▶ [Supplied entries]:
****************

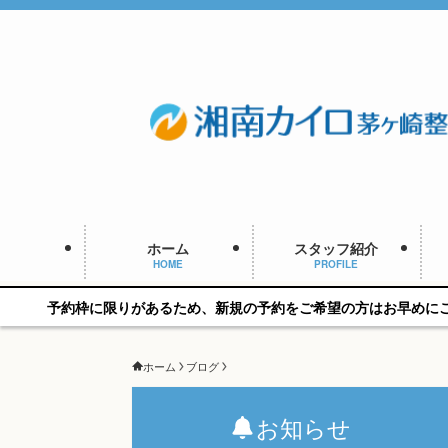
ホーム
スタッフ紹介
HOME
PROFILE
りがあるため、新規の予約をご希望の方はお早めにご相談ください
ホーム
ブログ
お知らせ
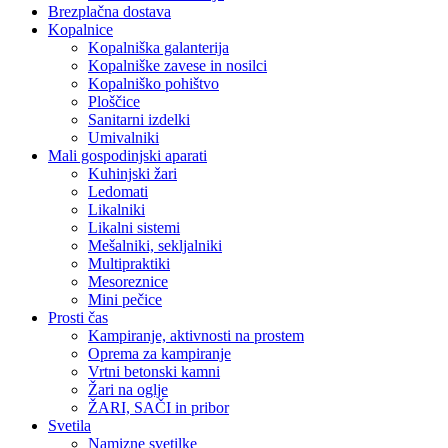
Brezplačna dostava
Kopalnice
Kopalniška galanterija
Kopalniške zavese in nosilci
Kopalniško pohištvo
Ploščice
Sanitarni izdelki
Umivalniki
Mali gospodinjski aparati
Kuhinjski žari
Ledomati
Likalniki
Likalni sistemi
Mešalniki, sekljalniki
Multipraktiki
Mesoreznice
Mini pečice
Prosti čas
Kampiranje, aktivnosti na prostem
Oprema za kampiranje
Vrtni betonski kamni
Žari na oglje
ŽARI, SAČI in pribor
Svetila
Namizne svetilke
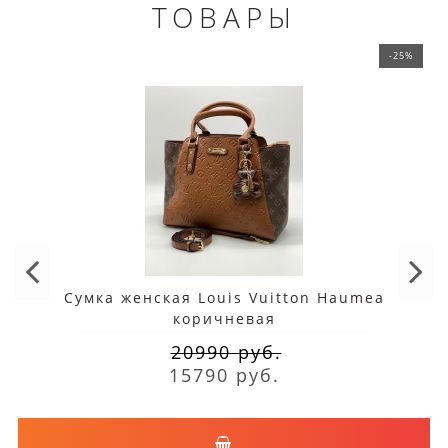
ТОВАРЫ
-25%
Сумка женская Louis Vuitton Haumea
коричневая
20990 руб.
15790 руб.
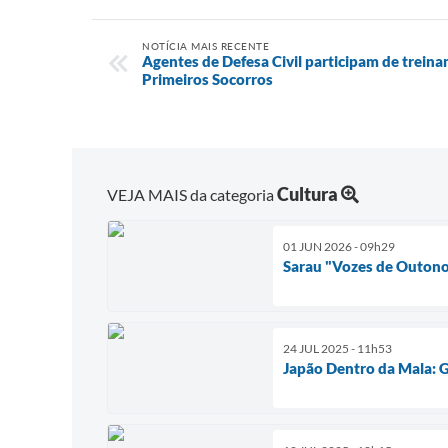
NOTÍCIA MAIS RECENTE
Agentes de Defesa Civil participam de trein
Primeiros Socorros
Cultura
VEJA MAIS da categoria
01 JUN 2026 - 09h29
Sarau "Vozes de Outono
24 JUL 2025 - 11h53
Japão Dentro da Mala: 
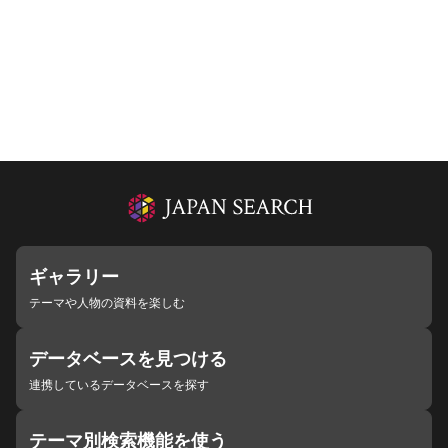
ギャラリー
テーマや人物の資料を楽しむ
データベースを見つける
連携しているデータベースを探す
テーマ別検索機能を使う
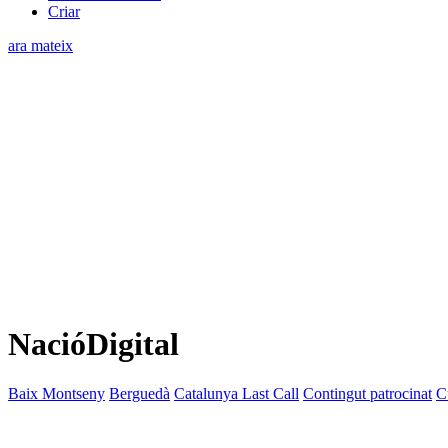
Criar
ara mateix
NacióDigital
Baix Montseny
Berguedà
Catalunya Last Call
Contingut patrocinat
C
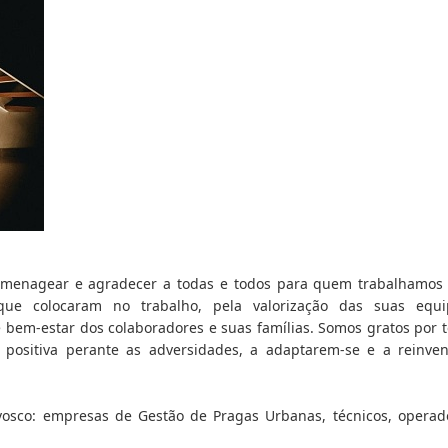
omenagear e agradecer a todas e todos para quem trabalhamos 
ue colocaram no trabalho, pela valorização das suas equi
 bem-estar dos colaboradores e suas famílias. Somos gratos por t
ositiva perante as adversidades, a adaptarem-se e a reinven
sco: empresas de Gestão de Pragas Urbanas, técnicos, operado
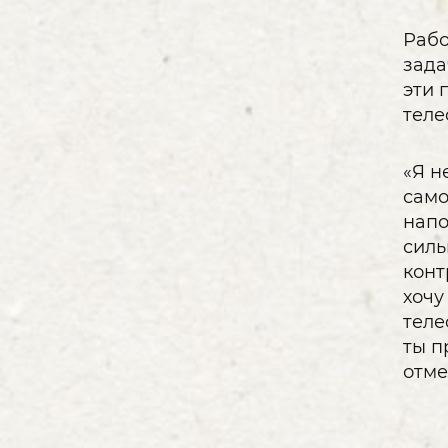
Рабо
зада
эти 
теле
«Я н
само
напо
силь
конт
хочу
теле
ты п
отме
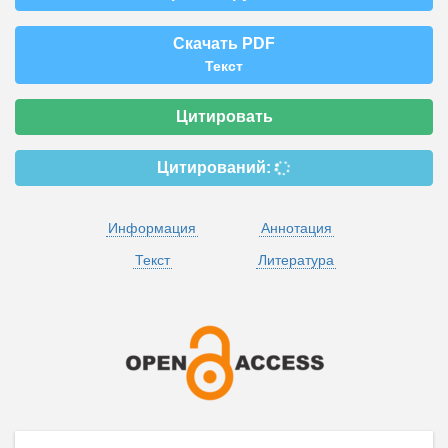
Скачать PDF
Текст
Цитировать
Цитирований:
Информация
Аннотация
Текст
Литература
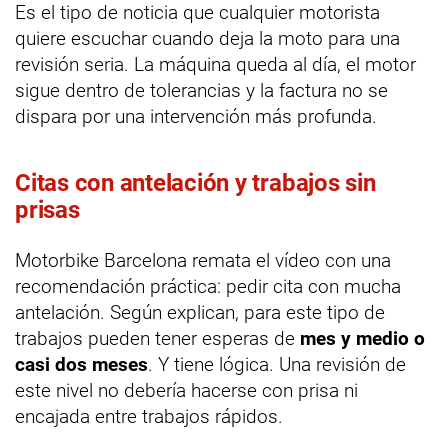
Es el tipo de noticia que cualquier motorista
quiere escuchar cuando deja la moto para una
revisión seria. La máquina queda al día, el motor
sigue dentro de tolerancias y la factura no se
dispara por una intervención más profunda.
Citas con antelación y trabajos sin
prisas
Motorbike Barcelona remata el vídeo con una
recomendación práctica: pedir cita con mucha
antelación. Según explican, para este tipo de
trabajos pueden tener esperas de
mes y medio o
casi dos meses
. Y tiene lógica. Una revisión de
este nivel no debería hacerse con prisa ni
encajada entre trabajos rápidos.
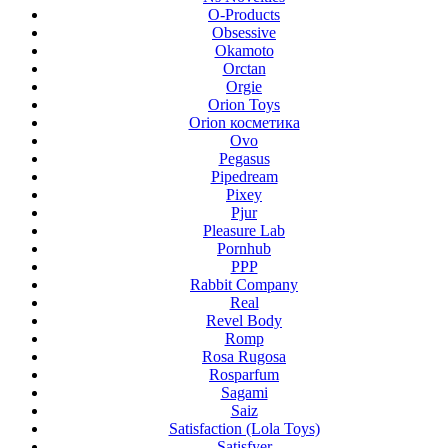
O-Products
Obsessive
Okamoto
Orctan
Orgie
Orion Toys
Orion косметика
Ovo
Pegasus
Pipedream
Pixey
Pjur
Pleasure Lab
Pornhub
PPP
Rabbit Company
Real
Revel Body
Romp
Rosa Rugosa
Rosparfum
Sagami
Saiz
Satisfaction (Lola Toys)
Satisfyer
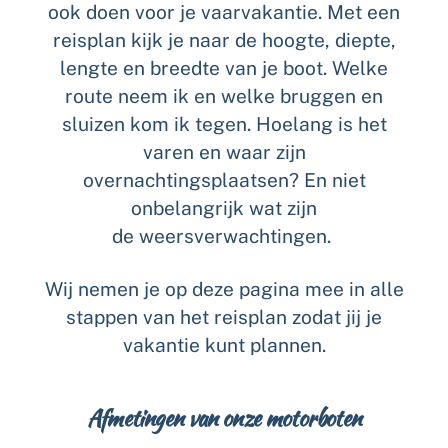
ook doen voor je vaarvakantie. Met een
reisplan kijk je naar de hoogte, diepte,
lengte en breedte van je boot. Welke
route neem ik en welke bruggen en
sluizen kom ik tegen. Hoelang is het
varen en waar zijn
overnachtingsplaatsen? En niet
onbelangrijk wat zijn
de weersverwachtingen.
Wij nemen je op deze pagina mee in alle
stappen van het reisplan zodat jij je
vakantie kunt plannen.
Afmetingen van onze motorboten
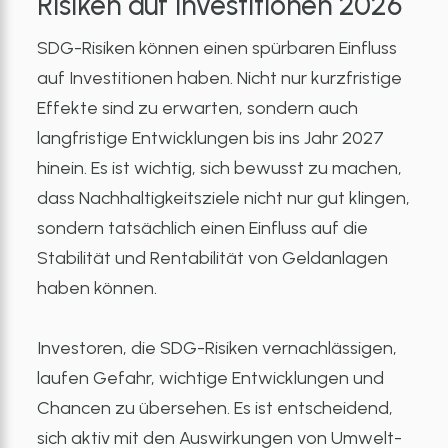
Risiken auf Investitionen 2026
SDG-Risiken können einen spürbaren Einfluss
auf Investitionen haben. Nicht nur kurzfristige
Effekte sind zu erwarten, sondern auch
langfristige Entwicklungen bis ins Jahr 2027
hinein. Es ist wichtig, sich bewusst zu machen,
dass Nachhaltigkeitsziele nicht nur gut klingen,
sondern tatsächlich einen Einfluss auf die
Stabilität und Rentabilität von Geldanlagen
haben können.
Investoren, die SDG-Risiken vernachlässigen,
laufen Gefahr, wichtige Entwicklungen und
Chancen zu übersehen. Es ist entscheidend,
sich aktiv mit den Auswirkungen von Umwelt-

****************

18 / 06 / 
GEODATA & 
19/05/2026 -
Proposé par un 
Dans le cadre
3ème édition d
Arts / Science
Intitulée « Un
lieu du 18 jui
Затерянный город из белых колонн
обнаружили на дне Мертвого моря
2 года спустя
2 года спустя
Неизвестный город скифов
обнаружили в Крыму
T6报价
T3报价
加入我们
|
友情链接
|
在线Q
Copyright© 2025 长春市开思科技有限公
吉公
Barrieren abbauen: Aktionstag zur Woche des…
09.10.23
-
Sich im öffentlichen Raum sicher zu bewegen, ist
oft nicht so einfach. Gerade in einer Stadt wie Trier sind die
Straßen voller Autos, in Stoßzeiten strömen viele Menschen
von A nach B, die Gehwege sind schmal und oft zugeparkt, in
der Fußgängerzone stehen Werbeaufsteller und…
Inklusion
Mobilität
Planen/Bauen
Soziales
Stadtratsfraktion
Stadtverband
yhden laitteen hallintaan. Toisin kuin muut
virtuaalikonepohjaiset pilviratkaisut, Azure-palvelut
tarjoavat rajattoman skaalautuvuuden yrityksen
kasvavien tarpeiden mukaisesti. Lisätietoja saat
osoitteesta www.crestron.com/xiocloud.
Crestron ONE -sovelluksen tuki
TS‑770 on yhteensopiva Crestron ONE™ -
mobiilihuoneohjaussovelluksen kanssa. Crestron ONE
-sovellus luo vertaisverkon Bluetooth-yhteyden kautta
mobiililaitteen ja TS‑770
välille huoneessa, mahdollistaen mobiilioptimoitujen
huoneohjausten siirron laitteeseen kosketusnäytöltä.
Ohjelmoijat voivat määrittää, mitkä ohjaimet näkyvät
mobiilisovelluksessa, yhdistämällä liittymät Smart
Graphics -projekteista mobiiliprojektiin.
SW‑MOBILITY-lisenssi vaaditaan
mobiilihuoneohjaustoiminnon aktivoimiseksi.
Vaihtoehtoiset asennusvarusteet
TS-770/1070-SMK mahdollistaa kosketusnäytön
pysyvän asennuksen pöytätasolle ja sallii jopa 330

****************

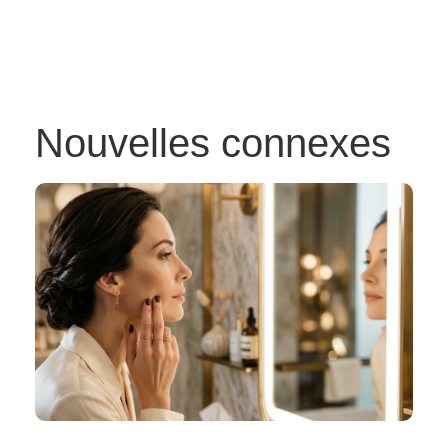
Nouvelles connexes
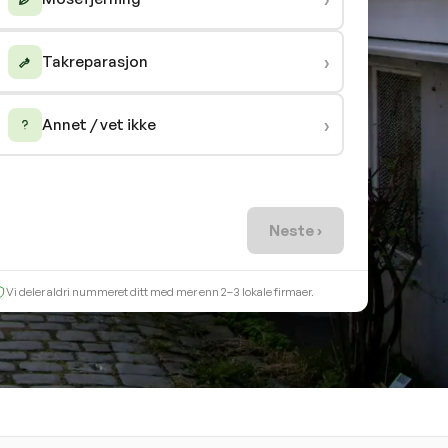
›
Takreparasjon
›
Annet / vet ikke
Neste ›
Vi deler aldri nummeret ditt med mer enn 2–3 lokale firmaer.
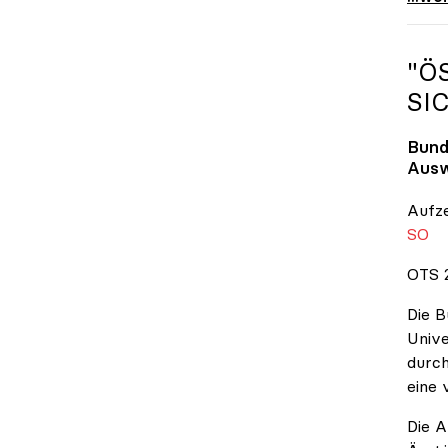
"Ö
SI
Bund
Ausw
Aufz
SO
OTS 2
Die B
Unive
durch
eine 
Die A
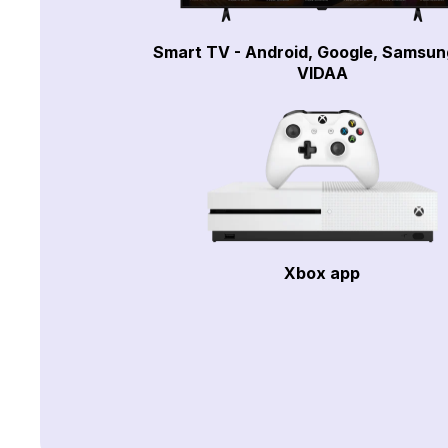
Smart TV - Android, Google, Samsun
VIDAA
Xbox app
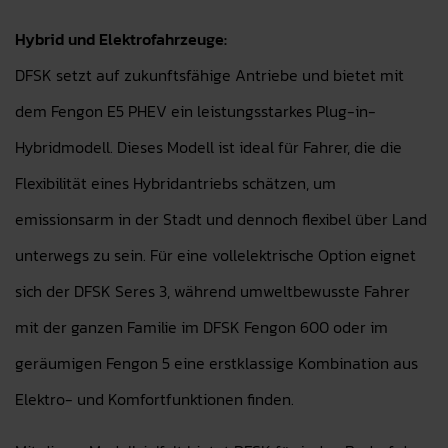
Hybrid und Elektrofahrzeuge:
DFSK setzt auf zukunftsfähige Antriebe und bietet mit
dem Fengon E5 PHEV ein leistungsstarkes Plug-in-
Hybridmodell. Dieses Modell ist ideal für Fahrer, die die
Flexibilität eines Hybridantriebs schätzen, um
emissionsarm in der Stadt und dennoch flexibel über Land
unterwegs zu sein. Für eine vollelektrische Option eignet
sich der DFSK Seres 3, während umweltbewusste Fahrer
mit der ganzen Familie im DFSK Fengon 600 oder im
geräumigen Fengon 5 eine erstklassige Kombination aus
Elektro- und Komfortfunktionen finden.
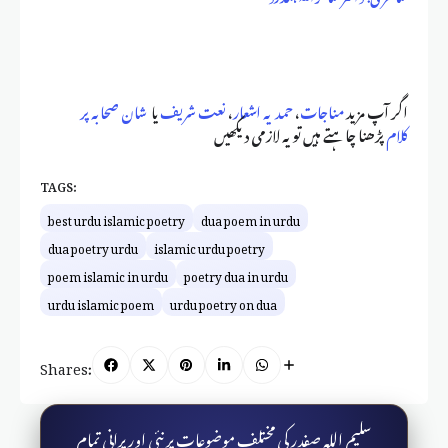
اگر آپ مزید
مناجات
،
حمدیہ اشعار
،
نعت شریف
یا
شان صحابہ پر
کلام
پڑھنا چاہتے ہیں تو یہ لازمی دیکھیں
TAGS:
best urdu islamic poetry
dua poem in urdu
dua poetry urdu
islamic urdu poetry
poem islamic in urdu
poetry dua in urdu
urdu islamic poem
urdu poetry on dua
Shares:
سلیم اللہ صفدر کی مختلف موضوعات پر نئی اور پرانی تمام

****************

▶ [Exercise description]: Check every line of the entries above, and copy those that carry the string "antelación".

▶ [Solution to this problem]:
Citas con antelación y trabajos sin
antelación. Según explican, para este tipo de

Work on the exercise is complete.